The loss of competition with the BBVA-Sabadell merger worries companies

On a day in which the Ibex remained flat, the shares of BBVA and Banco Sabadell fulfilled the script expected for the day after a preliminary offer to buy.

Oliver Thansan
Oliver Thansan
02 May 2024 Thursday 11:19
6 Reads
The loss of competition with the BBVA-Sabadell merger worries companies

On a day in which the Ibex remained flat, the shares of BBVA and Banco Sabadell fulfilled the script expected for the day after a preliminary offer to buy. The acquirer (BBVA) fell by 3.8%, while the absorbed (Sabadell) rose by 3.6%, so that the premium today is already less than 9%.

Yesterday the Catalan businessmen, in line with the warnings made by the employer Foment, the unions and the Generalitat, showed their doubts about the project. "Banc Sabadell plays a fundamental role in the structuring of Catalan business, as it is a service bank focused on supporting the company, the entrepreneur and the entrepreneurial ecosystem that we consider essential as an actor for economic development ”, declared the president of the Barcelona Chamber of Commerce, Josep Santacreu. "An absorption that would make Sabadell disappear or dilute this key role would be harmful in the Catalan economic and financial sphere", he added.

More than half of the Spanish companies have Sabadell as one of the three or four banks they operate with. If it disappears, these companies will begin to concentrate more risk in a single entity, waiting to find an alternative, and there are none of great size and state presence outside of the three largest (CaixaBank, Santander and BBVA). Pere Cots, director of the financing area of ​​the employer Pimec, pointed out that "anything that is concentration and loss of supply we cannot value positively. For SMEs, the reduction of entities is bad". Cots specified that "we do not expect" that if the merger goes ahead, BBVA will reduce risk with the SMEs that are also Sabadell's clients, but he does believe that the measure could "have some effect".

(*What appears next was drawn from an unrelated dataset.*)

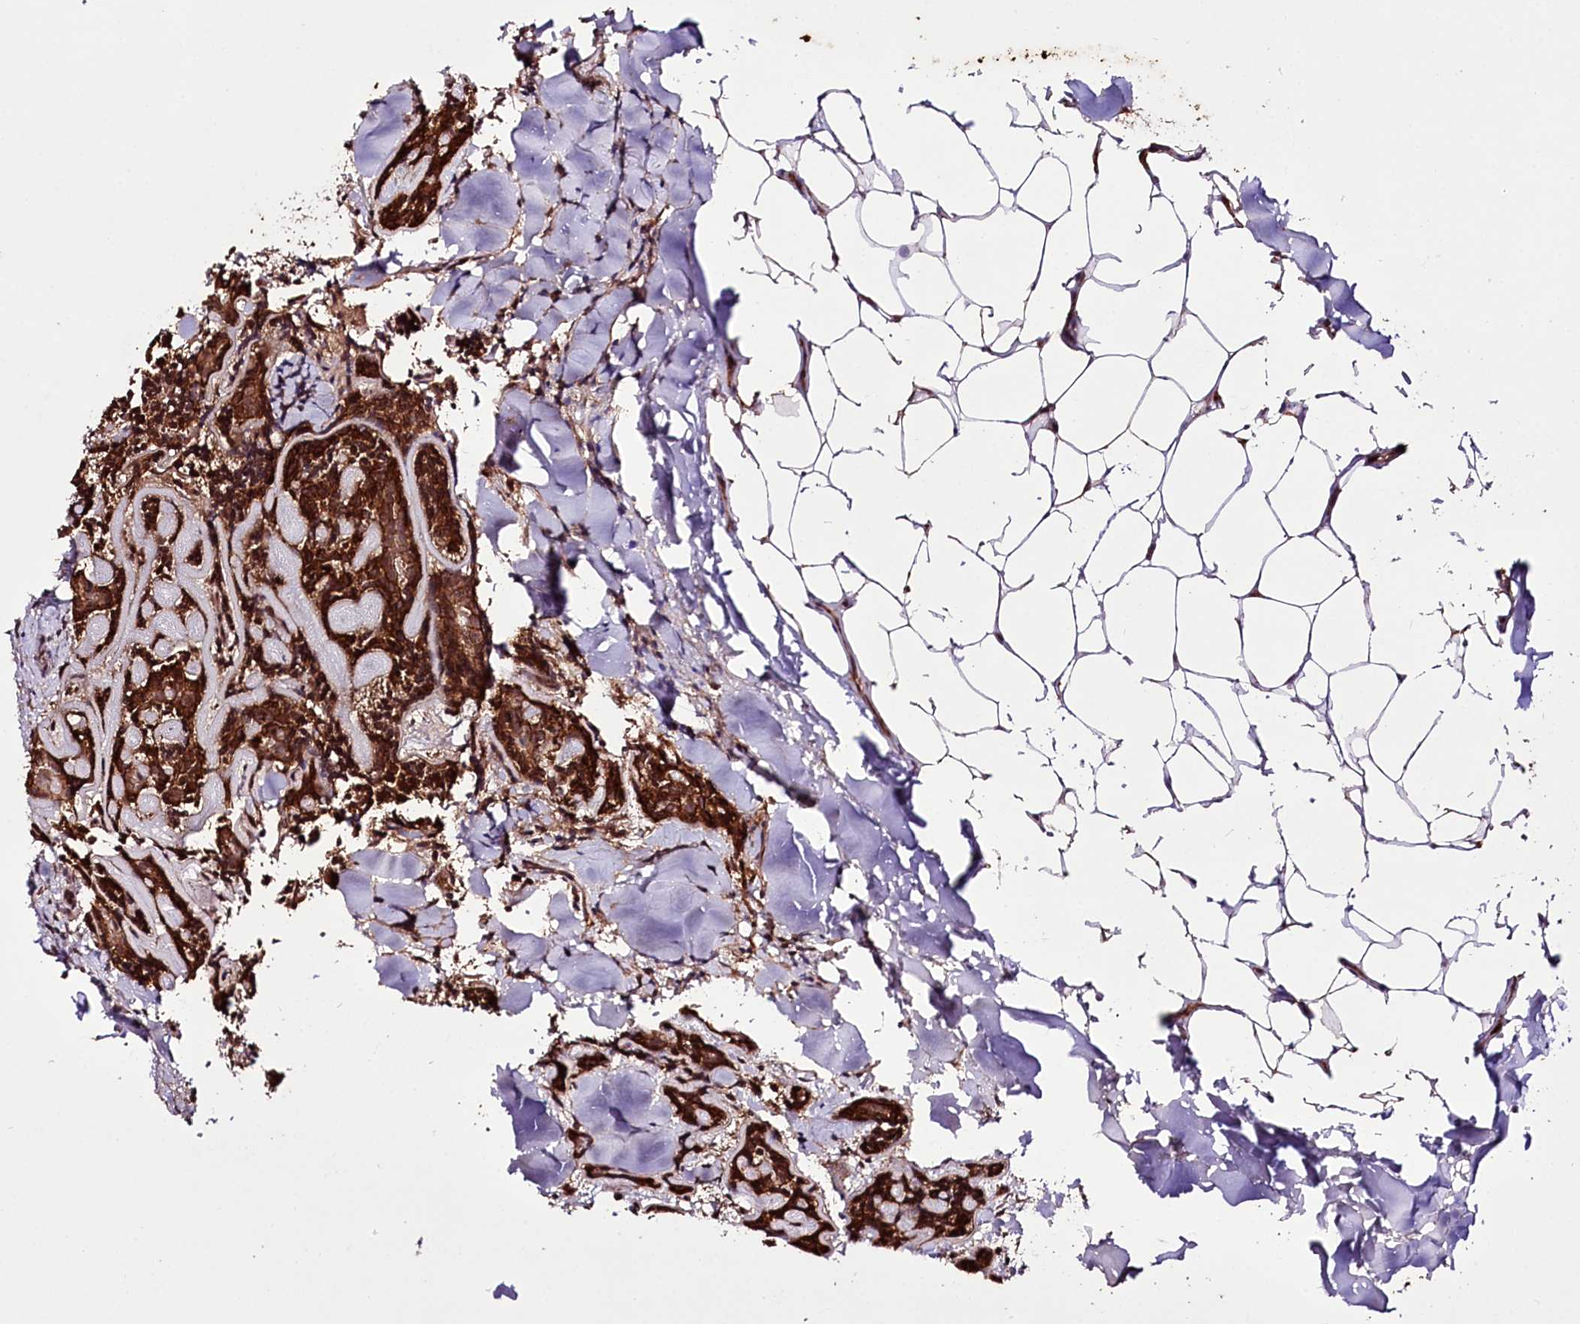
{"staining": {"intensity": "strong", "quantity": ">75%", "location": "cytoplasmic/membranous"}, "tissue": "head and neck cancer", "cell_type": "Tumor cells", "image_type": "cancer", "snomed": [{"axis": "morphology", "description": "Adenocarcinoma, NOS"}, {"axis": "topography", "description": "Salivary gland"}, {"axis": "topography", "description": "Head-Neck"}], "caption": "Immunohistochemistry (IHC) histopathology image of neoplastic tissue: adenocarcinoma (head and neck) stained using IHC reveals high levels of strong protein expression localized specifically in the cytoplasmic/membranous of tumor cells, appearing as a cytoplasmic/membranous brown color.", "gene": "DHX29", "patient": {"sex": "female", "age": 63}}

The impact it may have on autonomous communities such as Catalonia, Valencia or Asturias must be analysed. Just yesterday, the president of the Generalitat Valenciana, Carlos Mazón, and the president of the Valencian Business Confederation (CEV), Salvador Navarro, showed their "concern" about the possible merger between BBVA and Banco Sabadell, since the new group would come to concentrate 60% of the banking market in the Valencian Community and the headquarters of the second entity would no longer be in Alicante if it prospers.

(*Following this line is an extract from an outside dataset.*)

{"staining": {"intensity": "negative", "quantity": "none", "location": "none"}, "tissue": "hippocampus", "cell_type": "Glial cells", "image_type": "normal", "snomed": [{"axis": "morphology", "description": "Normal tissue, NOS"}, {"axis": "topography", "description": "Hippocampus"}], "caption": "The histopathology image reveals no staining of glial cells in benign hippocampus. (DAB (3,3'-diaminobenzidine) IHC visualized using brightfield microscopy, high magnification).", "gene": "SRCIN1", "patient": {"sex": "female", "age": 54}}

They exposed it before an event organized by La Vanguardia in Valencia, in which the economic future of the community was analysed. "I didn't like the news at all," said Mazón, reports Héctor Sanjuán.

From the College of Economists of Catalonia, its president, Carles Puig de Travy, said that "we are in a situation of high concentration and it is necessary to analyze whether the operation would have an excessive impact on the market". Puig de Travy indicated that in operations of this type the board of directors must analyze the effect it may have on "the bank's different interest groups: shareholders, workers, customers, suppliers and society in general". In the case of workers, the effect is a cut in jobs that has yet to be negotiated, but which, taking into account the percentages of other recent mergers, could impact on 15% of the combined workforce, about 5,900 people . Union sources said yesterday that they had not received any clarification from the management of either bank.

In the case of customers, the impact of the merger would come from the expected closure of offices, which if again compared to what happened in the absorption of Bankia by CaixaBank, could force the closure of one of every four branches, about 800 in total.

From Seville, the Minister of the Presidency, Félix Bolaños, expressed the prudence of the Central Government in the face of the operation, although he assessed it as good news to have "solid, cutting-edge and leading financial institutions in the EU and in the world".